Tell me about the linear poetry installation.

 A lot of Boston area residents I’ve talked to haven’t heard of the Southwest Corridor Park. And most of the ones who are familiar with it don’t know that it has literary installations. The Southwest Corridor Expressway was a highway project that was killed in the 1970s, but it was a barren swath till the ‘80s. Then two things happened, three, actually. The elevated part of the Orange Line was torn down and the Orange Line was shifted to the Southwest Corridor. A park, with walking, running, and cycling paths, went in next to the Orange Line. And the third thing was, to link the new part of the Orange Line and the park, a poem and a prose piece were carved in granite at or near each of nine stations, from Jamaica Plain to Tufts New England Medical Center. You can visit each poem and prose piece by taking an Orange Line trip or by cycling, jogging, or walking the length of the park. My book has the first in-depth discussion of the Southwest Corridor Park’s literary installations. 

Any other firsts?

Two others. The fourth chapter is about the Davis Square Station on the T’s Red Line. It has 11 poems and poem excerpts sandblasted into bricks, 9 of them on the train platform. It hasn’t really been written about before, at least not like it deserves to be. And in the “Dispersed Sites” chapter, I discuss The Massachusetts Artifact, a huge floor-to-ceiling bronze screen in a state office building on Beacon Hill. It has a lot of, well, artifacts, including ovals with initials. Some of the initials are obvious, like JFK and JQA – John Quincy Adams. But some of the initials are not so obvious, nor the symbolism of items, like ducks, squirrels, and a telephone. The sculptor Alfred Duca installed his art in 1975 and wrote notes explaining the artifacts, and expected the state to turn them into a booklet. But it never did. I flew down to Washington, D.C. and read Duca’s papers in the Smithsonian’s Archives of American Art. One thing I learned is that of the Massachusetts notables whom Duca honored with their initials, a tenth were poets. For example, “ED” is for Emily Dickinson. “HWL” is for Henry Wadsworth Longfellow. Because The Massachusetts Artifact hadn’t really been written about, I wrote about the whole sculpture in my book, not just the poets whose initials appear in it.

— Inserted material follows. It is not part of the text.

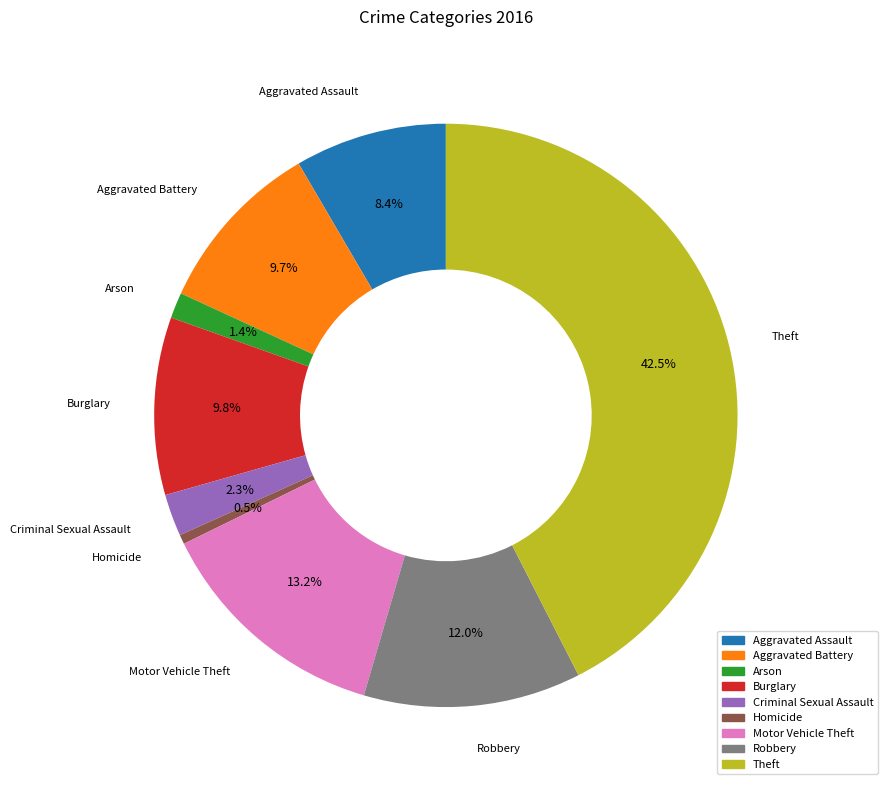

Is there a majority slice in this chart?

No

How do you anticipate people will use your book?

You’ve heard of a date movie? This is a date book. It’s for lovers and lovers-to-be. I hope that people buy it for Valentine’s Day and National Poetry Month and the summer, so that they can cycle along the Southwest Corridor Park and stop and read the poems to each other. But it’s not just for dates. It’s for students and teachers as well. There are quotes and questions for each site. One of my favorite quotes at the end of the Boston Public Library chapter is from an Allen Ginsberg poem: “America why are your libraries full of tears?” The book is for everyone. Go to the Kahlil Gibran Memorial and read some of his poems. Go to the Burns statue and read some of his poems.

Do you have a favorite poem in the book?

It’s probably the poem in the Ruggles Station on the Orange Line, a poem by Samuel Allen about Harriet Tubman.

Do you have a favorite piece of public art in the book?

Poe Returning to Massachusetts by Stefanie Rocknak. It’s one of the best pieces of public art in Boston.